TASK BRIEF ->
Using the listing below, set down each line from the line containing "pinky mcp: (109, 309)" through the line containing "ring mcp: (202, 129)", both ends included, exactly and with nothing added.

[Opening DATA SUPPLIED section]

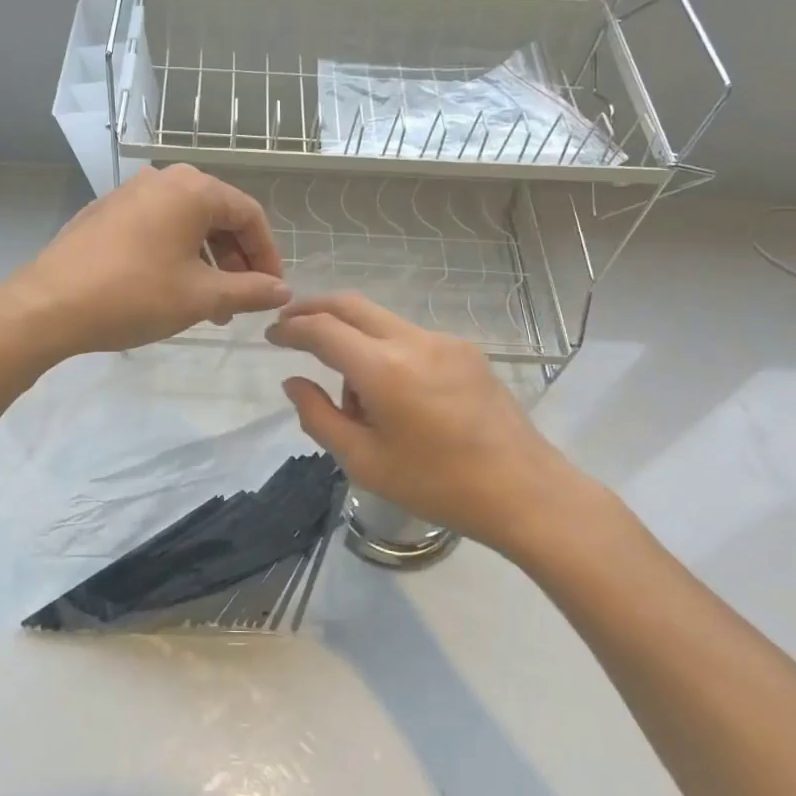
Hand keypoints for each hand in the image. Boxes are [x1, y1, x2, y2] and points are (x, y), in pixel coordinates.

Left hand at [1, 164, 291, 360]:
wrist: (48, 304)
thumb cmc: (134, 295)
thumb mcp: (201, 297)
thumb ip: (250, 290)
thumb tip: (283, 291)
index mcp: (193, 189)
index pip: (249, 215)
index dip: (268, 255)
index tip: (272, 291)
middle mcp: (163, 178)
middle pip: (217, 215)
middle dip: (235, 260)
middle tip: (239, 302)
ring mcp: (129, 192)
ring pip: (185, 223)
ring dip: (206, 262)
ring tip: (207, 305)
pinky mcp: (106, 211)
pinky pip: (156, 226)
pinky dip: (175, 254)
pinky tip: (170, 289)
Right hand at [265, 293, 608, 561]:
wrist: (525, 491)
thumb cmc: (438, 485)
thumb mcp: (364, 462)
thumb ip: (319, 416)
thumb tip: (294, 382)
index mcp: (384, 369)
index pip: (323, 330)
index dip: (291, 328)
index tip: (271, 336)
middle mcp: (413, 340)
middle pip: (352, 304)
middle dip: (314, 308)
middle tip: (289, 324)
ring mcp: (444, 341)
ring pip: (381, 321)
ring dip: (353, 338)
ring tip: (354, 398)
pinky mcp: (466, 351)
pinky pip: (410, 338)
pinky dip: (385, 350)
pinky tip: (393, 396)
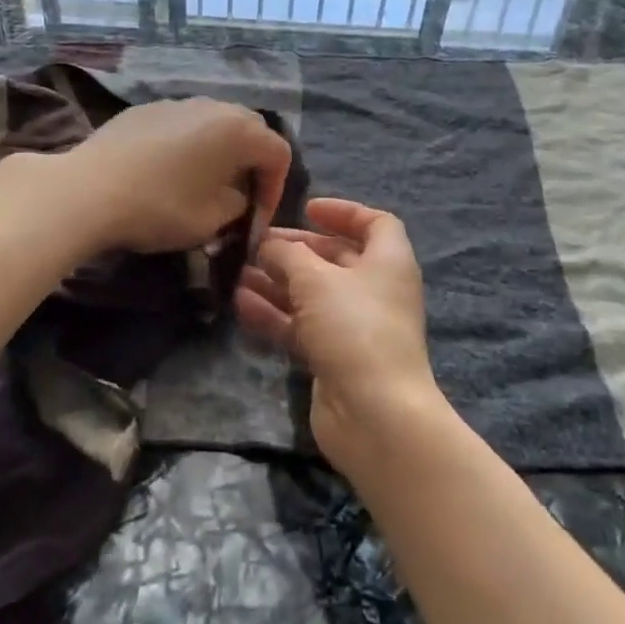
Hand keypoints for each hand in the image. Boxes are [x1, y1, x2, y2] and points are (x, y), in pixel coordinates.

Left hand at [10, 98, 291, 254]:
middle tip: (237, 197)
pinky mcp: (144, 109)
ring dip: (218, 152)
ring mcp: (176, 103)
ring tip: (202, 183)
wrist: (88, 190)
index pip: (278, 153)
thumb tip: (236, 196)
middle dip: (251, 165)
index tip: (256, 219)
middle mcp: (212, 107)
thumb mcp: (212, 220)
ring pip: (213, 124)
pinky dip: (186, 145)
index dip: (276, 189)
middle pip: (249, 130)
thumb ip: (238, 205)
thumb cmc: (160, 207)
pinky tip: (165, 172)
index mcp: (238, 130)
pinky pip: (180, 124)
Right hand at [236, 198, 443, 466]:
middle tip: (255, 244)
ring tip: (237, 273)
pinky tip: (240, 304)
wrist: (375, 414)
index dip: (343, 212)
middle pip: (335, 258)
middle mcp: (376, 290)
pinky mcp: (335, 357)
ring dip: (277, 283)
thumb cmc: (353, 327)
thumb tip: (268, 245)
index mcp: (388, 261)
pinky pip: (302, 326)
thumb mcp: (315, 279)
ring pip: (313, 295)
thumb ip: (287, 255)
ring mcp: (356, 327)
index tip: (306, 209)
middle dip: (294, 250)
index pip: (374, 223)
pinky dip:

[Closing DATA SUPPLIED section]
[Opening DATA SUPPLIED section]

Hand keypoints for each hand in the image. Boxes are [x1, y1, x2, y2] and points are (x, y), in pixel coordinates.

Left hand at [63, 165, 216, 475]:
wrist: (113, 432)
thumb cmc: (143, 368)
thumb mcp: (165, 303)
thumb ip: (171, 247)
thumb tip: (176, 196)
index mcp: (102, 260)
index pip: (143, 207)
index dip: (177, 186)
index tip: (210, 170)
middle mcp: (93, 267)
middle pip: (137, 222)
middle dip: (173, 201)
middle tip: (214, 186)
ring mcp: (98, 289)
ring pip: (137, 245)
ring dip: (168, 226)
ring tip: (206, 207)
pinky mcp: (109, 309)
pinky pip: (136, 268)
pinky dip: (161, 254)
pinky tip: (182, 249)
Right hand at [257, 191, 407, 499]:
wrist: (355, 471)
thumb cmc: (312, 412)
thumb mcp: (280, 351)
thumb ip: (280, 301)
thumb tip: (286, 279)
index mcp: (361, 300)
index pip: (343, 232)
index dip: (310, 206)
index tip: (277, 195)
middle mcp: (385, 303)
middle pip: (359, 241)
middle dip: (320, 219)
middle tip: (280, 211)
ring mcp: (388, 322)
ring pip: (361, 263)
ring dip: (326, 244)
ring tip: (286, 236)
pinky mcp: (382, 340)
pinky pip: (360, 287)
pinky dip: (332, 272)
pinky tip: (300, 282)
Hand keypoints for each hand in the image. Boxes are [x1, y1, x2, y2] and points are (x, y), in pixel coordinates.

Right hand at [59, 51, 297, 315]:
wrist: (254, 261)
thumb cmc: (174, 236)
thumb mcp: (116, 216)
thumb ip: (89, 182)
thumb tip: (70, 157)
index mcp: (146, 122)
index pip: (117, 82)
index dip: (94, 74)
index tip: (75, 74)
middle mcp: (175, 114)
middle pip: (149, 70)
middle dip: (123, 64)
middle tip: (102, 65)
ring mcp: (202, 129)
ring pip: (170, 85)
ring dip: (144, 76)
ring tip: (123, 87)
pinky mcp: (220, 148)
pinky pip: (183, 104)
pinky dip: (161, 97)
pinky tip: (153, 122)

[Closing DATA SUPPLIED section]
[Opening DATA SUPPLIED section]

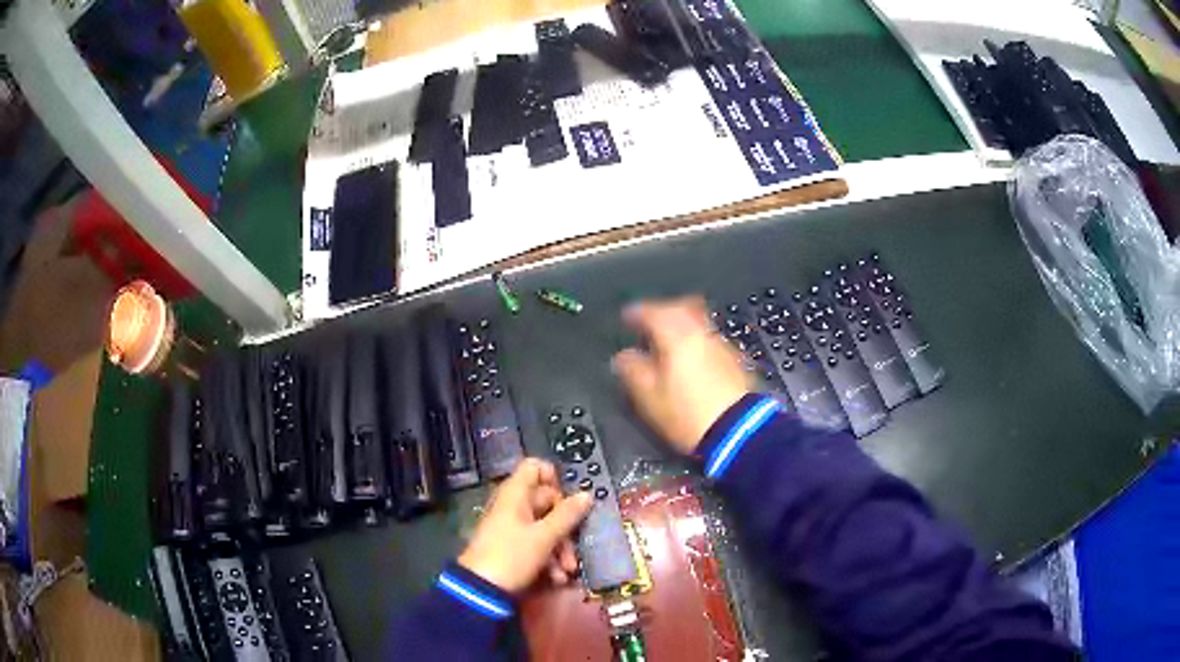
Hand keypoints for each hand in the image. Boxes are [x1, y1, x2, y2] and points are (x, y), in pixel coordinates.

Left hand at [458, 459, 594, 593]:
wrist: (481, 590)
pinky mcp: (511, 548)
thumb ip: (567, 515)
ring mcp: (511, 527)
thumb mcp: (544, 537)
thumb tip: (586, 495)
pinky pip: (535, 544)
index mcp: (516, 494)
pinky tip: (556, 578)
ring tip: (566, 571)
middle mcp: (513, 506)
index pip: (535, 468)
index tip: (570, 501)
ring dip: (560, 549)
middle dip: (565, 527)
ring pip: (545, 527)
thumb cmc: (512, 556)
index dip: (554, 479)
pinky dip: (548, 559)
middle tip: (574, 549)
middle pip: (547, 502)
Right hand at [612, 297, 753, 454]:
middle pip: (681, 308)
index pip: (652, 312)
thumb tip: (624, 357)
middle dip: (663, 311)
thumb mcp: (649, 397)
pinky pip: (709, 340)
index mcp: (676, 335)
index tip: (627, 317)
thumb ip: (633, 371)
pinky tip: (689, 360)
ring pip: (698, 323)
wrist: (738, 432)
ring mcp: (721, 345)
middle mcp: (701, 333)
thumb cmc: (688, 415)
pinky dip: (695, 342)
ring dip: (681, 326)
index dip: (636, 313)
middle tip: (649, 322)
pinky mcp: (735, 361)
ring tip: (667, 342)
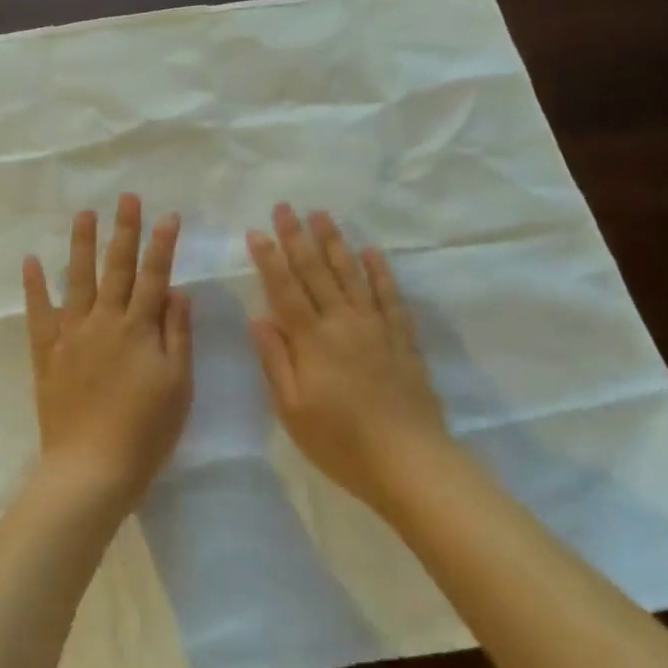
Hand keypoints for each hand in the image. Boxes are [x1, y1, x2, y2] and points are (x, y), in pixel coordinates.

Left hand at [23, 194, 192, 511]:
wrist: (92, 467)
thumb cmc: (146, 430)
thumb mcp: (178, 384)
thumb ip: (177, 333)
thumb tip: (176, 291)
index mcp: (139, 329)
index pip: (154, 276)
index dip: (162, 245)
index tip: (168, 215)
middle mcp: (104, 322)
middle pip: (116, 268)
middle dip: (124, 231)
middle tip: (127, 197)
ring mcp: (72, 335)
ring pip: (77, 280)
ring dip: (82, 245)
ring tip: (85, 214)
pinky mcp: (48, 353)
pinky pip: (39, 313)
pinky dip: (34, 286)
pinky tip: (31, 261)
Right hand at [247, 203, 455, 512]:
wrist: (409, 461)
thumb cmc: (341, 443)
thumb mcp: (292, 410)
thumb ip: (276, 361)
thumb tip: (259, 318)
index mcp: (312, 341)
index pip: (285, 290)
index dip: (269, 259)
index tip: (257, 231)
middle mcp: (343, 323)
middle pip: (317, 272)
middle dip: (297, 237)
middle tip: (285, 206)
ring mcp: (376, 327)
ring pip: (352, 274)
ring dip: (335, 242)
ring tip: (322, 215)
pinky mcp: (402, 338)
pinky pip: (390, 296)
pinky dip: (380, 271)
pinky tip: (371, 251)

[Closing DATA SUPPLIED section]

ANSWER TO THE EXERCISE ->
pinky mcp: (109, 309)
pinky pip: (136, 268)
pinky dip: (161, 254)
pinky tip: (182, 249)
Right hand at [257, 191, 407, 499]:
wrist: (355, 471)
thumb cmc: (312, 412)
thumb mcp: (280, 351)
thumb ip: (280, 301)
thumb tip: (286, 279)
index mcp: (361, 300)
index pip: (343, 232)
index dip: (310, 206)
index tip: (277, 195)
middle mcp: (385, 303)
middle pip: (359, 241)
middle dip: (320, 219)
middle tip: (280, 211)
ring mcp: (388, 322)
ring pip: (361, 263)
ring dip: (326, 244)
ring tip: (286, 236)
pinky mcp: (382, 340)
pinky pip: (360, 287)
pinky dip: (332, 272)
pinky tip: (300, 282)
Hand keypoints for each hand in the image. Boxes are [x1, y1, x2, y2] and points are (x, y), in pixel coordinates.

Right hand at [59, 51, 297, 315]:
wrist: (254, 261)
thumb cmc: (174, 236)
thumb mcp: (116, 216)
thumb ip: (89, 182)
thumb tip: (70, 157)
index mcp: (146, 122)
index pip: (117, 82)
index dip: (94, 74)
index tip: (75, 74)
middle mcp: (175, 114)
middle pip: (149, 70)
middle dip: (123, 64)
middle tip: (102, 65)
ring mcp: (202, 129)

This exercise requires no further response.